Specifically, as shown in FIG. 2(e), the buffer connection switch 9.sub.1 first reads the buffer number 1 out of the FIFO memory 8.sub.1 and, after the completion of the necessary connection process, reads the next buffer number l therefrom. When the buffer number 1 is read out, the buffer memory 3.sub.1 is connected to the output line 2.sub.1 and the packet A stored in the buffer memory 3.sub.1 is output to the output line 2.sub.1 as shown in FIG. 2(f). After the completion of outputting the packet A to the output line 2.sub.1, the buffer number l is read out as mentioned above, whereupon the buffer memory 3.sub.l is connected to the output line 2.sub.1 and the packet B stored in the buffer memory 3.sub.l is output to the output line 2.sub.1, as shown in FIG. 2(g). As a result, the packets A and B are output to the output line 2.sub.1, successively, as shown in FIG. 2(h).
Whenever a packet is delivered to one of the outgoing line 2.sub.1 -2.sub.m, the buffer connection switches 9.sub.1 -9.sub.m release a corresponding one of the buffer memories 3.sub.1 -3.sub.l and inform the empty buffer selection switch 4 of that fact so as to make it ready for receiving further packets.

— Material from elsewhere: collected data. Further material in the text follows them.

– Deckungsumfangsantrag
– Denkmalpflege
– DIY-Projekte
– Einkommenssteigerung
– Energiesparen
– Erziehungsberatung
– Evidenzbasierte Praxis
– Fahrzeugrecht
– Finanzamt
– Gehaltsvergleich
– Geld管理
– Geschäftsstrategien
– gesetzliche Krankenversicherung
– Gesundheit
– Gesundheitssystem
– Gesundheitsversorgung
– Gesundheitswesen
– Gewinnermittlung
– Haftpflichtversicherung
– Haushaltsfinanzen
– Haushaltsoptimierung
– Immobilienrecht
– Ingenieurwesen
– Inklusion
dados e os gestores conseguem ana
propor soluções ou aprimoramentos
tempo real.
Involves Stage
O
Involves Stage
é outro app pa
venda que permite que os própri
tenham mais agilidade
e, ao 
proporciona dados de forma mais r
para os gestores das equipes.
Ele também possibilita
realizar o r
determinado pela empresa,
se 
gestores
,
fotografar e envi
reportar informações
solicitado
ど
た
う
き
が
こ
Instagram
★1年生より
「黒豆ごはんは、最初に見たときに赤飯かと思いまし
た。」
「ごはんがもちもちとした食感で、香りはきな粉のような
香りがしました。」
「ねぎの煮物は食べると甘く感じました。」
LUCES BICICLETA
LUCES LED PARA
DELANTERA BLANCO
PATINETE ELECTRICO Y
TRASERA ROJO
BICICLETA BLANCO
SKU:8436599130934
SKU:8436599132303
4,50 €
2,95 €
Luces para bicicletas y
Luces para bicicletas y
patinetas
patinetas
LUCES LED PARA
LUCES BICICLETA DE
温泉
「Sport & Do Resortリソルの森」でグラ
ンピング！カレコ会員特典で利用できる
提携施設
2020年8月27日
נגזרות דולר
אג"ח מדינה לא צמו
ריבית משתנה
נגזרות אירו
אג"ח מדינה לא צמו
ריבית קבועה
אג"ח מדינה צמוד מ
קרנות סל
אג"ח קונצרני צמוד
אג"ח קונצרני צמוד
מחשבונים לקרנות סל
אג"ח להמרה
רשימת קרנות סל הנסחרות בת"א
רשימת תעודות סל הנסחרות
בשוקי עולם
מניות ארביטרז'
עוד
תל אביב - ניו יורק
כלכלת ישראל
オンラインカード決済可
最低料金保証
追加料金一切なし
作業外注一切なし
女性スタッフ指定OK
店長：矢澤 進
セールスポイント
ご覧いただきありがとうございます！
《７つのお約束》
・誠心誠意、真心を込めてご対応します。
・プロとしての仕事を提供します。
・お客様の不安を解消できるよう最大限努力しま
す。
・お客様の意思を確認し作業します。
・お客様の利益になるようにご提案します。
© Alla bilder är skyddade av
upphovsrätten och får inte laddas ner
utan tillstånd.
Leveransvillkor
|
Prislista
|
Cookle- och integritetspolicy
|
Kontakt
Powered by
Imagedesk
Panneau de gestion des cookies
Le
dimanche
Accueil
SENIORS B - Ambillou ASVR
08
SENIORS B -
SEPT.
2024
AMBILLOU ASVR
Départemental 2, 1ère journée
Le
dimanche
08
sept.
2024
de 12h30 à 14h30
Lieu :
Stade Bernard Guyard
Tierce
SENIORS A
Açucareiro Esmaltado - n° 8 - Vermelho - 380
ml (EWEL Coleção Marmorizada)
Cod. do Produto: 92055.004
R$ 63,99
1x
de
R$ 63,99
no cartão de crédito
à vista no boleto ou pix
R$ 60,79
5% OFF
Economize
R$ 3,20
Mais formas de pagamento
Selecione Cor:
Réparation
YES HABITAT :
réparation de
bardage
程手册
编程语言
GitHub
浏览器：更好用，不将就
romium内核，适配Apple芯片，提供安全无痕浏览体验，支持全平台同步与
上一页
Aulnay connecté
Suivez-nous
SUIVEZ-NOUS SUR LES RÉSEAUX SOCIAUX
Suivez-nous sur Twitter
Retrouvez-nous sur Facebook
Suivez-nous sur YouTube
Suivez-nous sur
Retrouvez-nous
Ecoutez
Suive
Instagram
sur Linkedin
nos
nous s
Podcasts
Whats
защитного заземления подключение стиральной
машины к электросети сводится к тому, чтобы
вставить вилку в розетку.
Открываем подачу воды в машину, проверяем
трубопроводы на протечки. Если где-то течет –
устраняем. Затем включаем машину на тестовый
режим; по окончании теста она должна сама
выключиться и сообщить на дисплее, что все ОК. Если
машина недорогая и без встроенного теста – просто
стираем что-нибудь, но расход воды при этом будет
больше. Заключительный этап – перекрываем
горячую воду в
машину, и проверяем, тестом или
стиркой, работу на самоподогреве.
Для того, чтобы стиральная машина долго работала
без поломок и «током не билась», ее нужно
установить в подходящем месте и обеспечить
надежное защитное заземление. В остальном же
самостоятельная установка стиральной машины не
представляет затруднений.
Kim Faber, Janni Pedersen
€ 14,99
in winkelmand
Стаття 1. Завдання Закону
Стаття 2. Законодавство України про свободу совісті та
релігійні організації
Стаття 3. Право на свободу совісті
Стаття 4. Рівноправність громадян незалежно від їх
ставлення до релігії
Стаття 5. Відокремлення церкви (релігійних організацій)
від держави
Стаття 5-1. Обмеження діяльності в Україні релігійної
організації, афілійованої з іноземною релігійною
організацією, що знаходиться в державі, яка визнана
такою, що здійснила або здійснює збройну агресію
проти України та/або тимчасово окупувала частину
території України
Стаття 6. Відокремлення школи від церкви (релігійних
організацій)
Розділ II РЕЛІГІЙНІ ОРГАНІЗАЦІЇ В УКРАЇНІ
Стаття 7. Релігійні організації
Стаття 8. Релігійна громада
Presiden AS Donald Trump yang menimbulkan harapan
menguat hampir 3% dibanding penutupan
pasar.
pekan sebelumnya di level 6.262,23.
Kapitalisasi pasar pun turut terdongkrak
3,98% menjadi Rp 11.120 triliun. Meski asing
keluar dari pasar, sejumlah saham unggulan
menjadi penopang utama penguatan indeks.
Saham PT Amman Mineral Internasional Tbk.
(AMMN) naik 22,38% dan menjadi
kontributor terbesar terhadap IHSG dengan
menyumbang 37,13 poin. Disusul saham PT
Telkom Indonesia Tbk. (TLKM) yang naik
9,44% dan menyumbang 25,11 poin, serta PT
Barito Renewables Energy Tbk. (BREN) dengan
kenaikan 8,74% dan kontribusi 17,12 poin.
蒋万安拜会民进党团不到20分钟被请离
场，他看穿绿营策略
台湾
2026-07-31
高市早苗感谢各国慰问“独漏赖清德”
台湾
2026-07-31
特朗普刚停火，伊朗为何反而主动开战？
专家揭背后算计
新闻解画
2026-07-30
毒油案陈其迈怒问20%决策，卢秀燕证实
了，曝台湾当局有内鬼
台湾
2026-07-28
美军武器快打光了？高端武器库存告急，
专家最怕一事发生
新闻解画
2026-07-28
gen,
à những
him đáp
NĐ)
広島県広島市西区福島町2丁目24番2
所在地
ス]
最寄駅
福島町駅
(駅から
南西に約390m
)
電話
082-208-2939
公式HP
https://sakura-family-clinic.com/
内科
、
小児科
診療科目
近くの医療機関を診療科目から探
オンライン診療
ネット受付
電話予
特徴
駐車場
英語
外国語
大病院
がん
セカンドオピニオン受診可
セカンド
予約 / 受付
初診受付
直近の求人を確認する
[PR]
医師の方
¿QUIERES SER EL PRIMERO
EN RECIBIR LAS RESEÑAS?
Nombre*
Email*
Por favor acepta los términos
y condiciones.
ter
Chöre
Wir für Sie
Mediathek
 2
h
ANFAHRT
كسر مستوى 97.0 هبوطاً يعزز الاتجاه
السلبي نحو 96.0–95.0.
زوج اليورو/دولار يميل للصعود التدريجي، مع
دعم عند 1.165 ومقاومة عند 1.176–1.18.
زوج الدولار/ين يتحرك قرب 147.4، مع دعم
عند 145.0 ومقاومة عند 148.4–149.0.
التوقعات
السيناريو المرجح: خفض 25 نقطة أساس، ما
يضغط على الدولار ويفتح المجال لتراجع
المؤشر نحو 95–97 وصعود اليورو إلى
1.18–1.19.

In the conventional ATM cell exchanging apparatus, only one ATM cell can be stored in each of the buffer memories 3.sub.1 -3.sub.l thus avoiding any collision between ATM cells (packets) when the ATM cells are read out of the buffer memories. If the number of ATM cells to be written exceeds the number of buffer memories 3.sub.1 -3.sub.l, the excessive ATM cells are discarded. To reduce the number of discarded ATM cells, a large quantity of buffer memories is required. This necessarily increases the size of the empty buffer selection switch 4 for connecting the input lines to the buffer memories and the buffer connection switches for connecting the buffer memories to the output lines 2.sub.1 -2.sub.m.